Four years ago, the Big Ten had five Black men’s basketball head coaches and was a model for diversity at the highest level of college basketball.
After that season, Danny Manning didn’t get the full-time job at Maryland after his interim tag expired. Micah Shrewsberry left Penn State to take over Notre Dame’s program in 2023. And Juwan Howard was fired last year at Michigan.
This year, Ben Johnson was fired by the Gophers. Mike Woodson stepped down at Indiana. And just like that, the Big Ten dropped to zero Black men’s head coaches for the first time since 2016-17. Back then, the conference had 14 teams. Now it has 18.
Indiana, Iowa and the Gophers had openings until the Hoosiers announced West Virginia’s Darian DeVries as their next coach Monday.
The Gophers are preparing to hire someone soon, with Colorado State’s Niko Medved the favorite, and the Hawkeyes have been linked to Drake’s Ben McCollum. Both are coaching in the NCAA tournament first round, which starts Thursday. Neither is Black.
So there’s a strong chance the Big Ten will enter next season with no head coaches of color in men’s basketball, the only major conference with that distinction.

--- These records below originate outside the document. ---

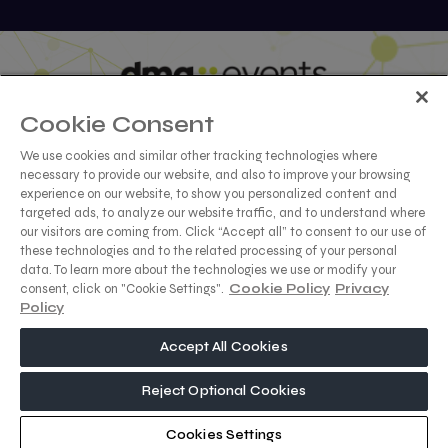
Cookie Consent
We use cookies and similar other tracking technologies where
necessary to provide our website, and also to improve your browsing
ABOUT US
CAREERS
CONTACT US
PRIVACY POLICY
experience on our website, to show you personalized content and
targeted ads, to analyze our website traffic, and to understand where
COOKIE POLICY
WEBSITE TERMS
our visitors are coming from. Click “Accept all” to consent to our use of
these technologies and to the related processing of your personal
MEMBER OF
data. To learn more about the technologies we use or modify your
consent, click on "Cookie Settings".
Cookie Policy
Privacy
Policy
Accept All Cookies
dmg events is a leading organizer of face-to-face events and
publisher of information services. Our aim is to create dynamic
marketplaces to connect businesses with the right
Reject Optional Cookies
communities to accelerate their growth in today’s rapidly
evolving landscape.
Cookies Settings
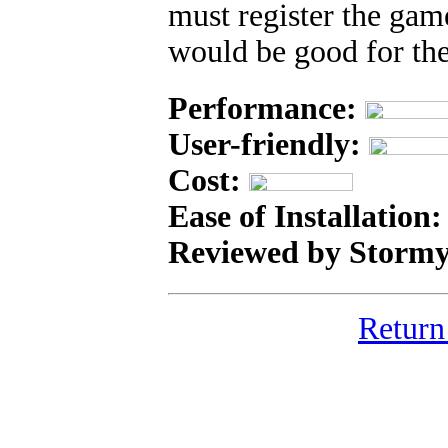
must register the gam
would be good for th
Performance:
User-friendly:
Cost:
Ease of Installation
Reviewed by Stormy
Return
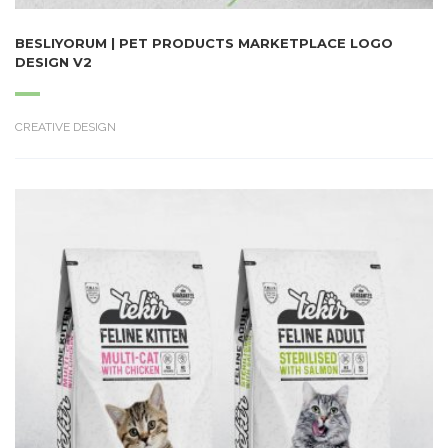
BESLIYORUM | PET PRODUCTS MARKETPLACE LOGO
DESIGN V2
CREATIVE DESIGN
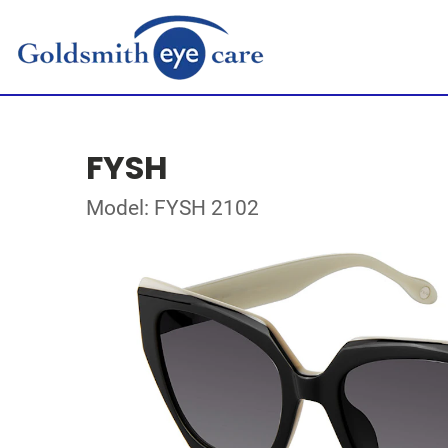
FYSH
Model: FYSH 2102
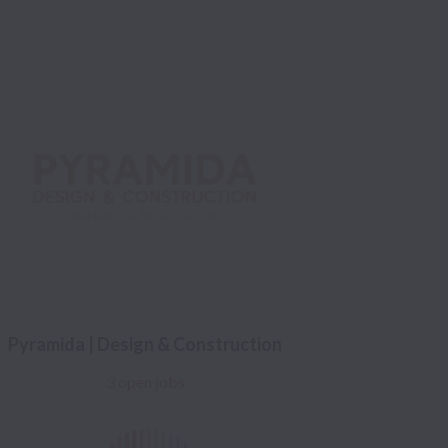
Pyramida | Design & Construction
3 open jobs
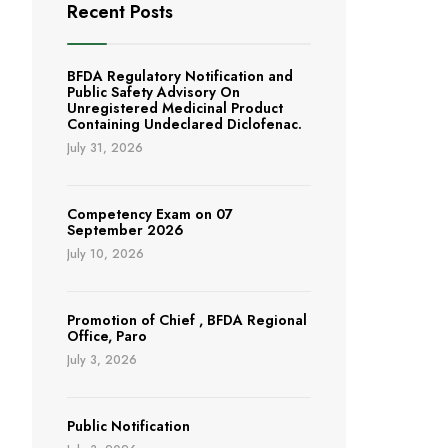
Recent Posts
BFDA Regulatory Notification and
Public Safety Advisory On
Unregistered Medicinal Product
Containing Undeclared Diclofenac.
July 31, 2026
Competency Exam on 07
September 2026
July 10, 2026
Promotion of Chief , BFDA Regional
Office, Paro
July 3, 2026
Public Notification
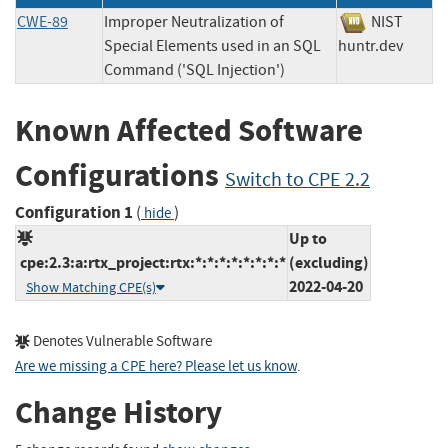
CWE-89
Improper Neutralization of
NIST
Special Elements used in an SQL
huntr.dev
Command ('SQL Injection')
Known Affected Software
Configurations
Switch to CPE 2.2
Configuration 1
(
)
hide
Up to
cpe:2.3:a:rtx_project:rtx:*:*:*:*:*:*:*:*
(excluding)
2022-04-20
Show Matching CPE(s)
Denotes Vulnerable Software
Are we missing a CPE here? Please let us know
.
Change History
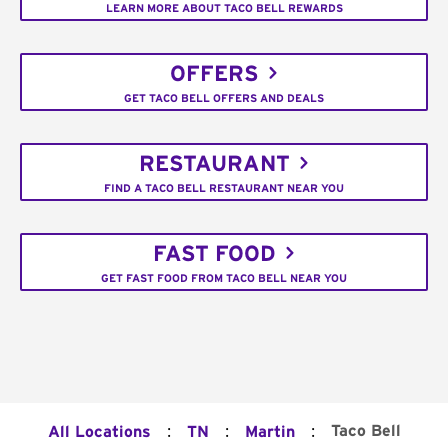
LEARN MORE ABOUT TACO BELL REWARDS
OFFERS
GET TACO BELL OFFERS AND DEALS
RESTAURANT
FIND A TACO BELL RESTAURANT NEAR YOU
FAST FOOD
GET FAST FOOD FROM TACO BELL NEAR YOU
:
:
:
Taco Bell
All Locations
TN
Martin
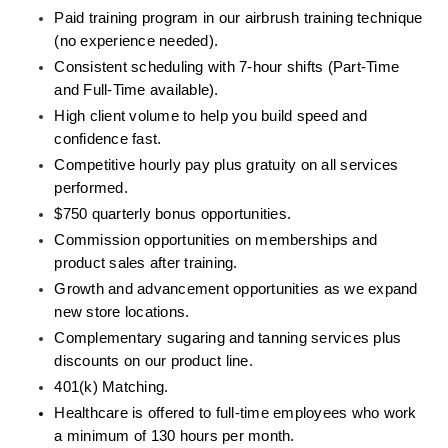
Paid training program in our airbrush training technique 
(no experience needed).
Consistent scheduling with 7-hour shifts (Part-Time 
and Full-Time available).
High client volume to help you build speed and 
confidence fast.
Competitive hourly pay plus gratuity on all services 
performed.
$750 quarterly bonus opportunities. 
Commission opportunities on memberships and 
product sales after training.
Growth and advancement opportunities as we expand 
new store locations.
Complementary sugaring and tanning services plus 
discounts on our product line.
401(k) Matching.
Healthcare is offered to full-time employees who work 
a minimum of 130 hours per month.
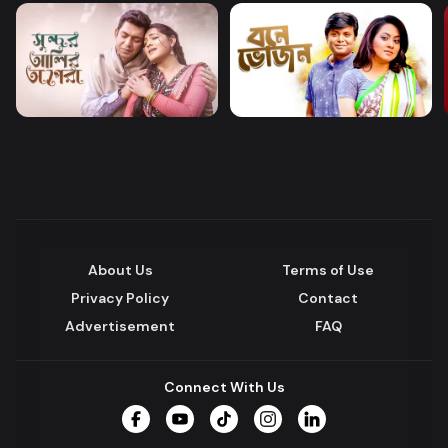
About Us
Terms of Use
Privacy Policy
Contact
Advertisement
FAQ
Connect With Us
Facebook
YouTube
TikTok
Instagram
LinkedIn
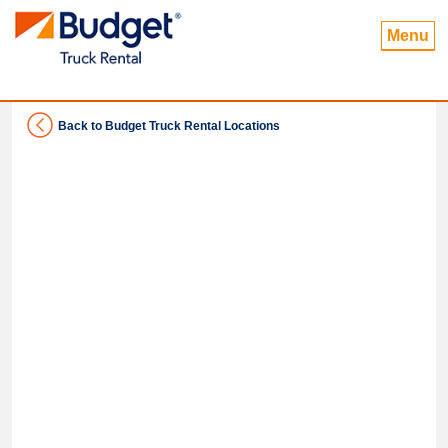
Menu
Back to Budget Truck Rental Locations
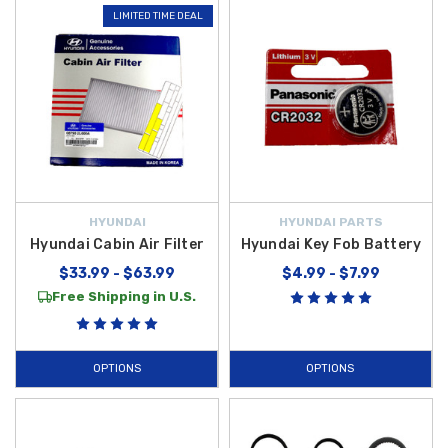
LIMITED TIME DEAL
HYUNDAI
HYUNDAI PARTS
Hyundai Cabin Air Filter
Hyundai Key Fob Battery
$33.99 - $63.99
$4.99 - $7.99
Free Shipping in U.S.
OPTIONS
OPTIONS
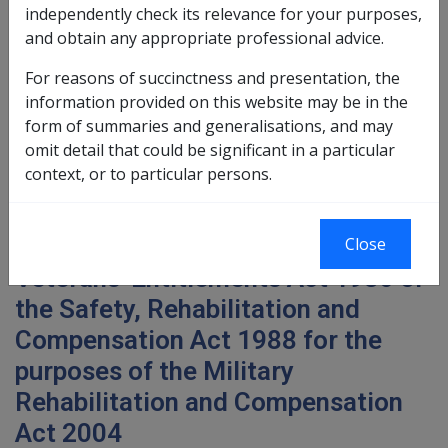
External
independently check its relevance for your purposes,
and obtain any appropriate professional advice.
Military Rehabilitation and Compensation Act 2004
For reasons of succinctness and presentation, the
Policy Instruction 16
information provided on this website may be in the
form of summaries and generalisations, and may
omit detail that could be significant in a particular
context, or to particular persons.
Subject: Bringing across
impairment suffered as a result of
conditions accepted under the
Close
Veterans' Entitlements Act 1986 or
the Safety, Rehabilitation and
Compensation Act 1988 for the
purposes of the Military
Rehabilitation and Compensation
Act 2004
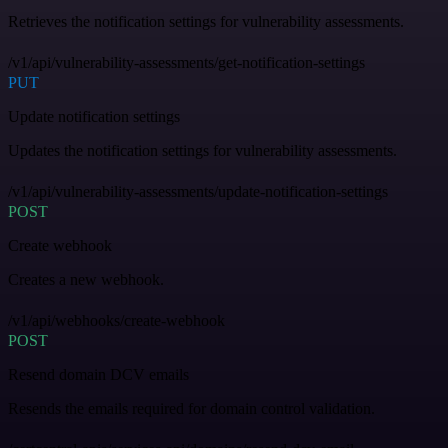
Retrieves the notification settings for vulnerability assessments.
/v1/api/vulnerability-assessments/get-notification-settings
PUT
Update notification settings
Updates the notification settings for vulnerability assessments.
/v1/api/vulnerability-assessments/update-notification-settings
POST
Create webhook
Creates a new webhook.
/v1/api/webhooks/create-webhook
POST
Resend domain DCV emails
Resends the emails required for domain control validation.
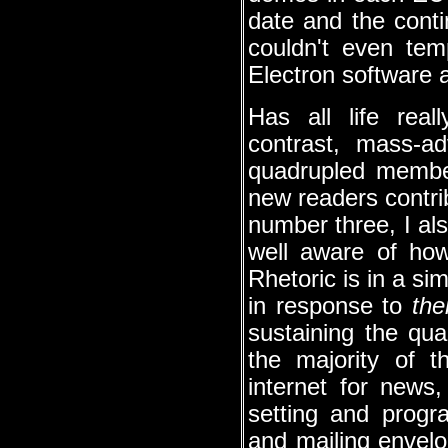
date and the conti
couldn't even te
Electron software 
Has all life rea
contrast, mass-ad
quadrupled member
new readers contrib
number three, I al
well aware of how
Rhetoric is in a sim
in response to
the
sustaining the qua
the majority of 
internet for news
setting and progr
and mailing envel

That’s a statement in itself. Probably something Big Ten Commissioner Tony Petitti will address at some point, as his predecessor Kevin Warren did when it happened in the past.
Petitti addressed diversity at Big Ten media days in October, including that Rutgers' Coquese Washington and Wisconsin’s Marisa Moseley were the only Black head coaches in Big Ten women’s basketball. Moseley has since resigned.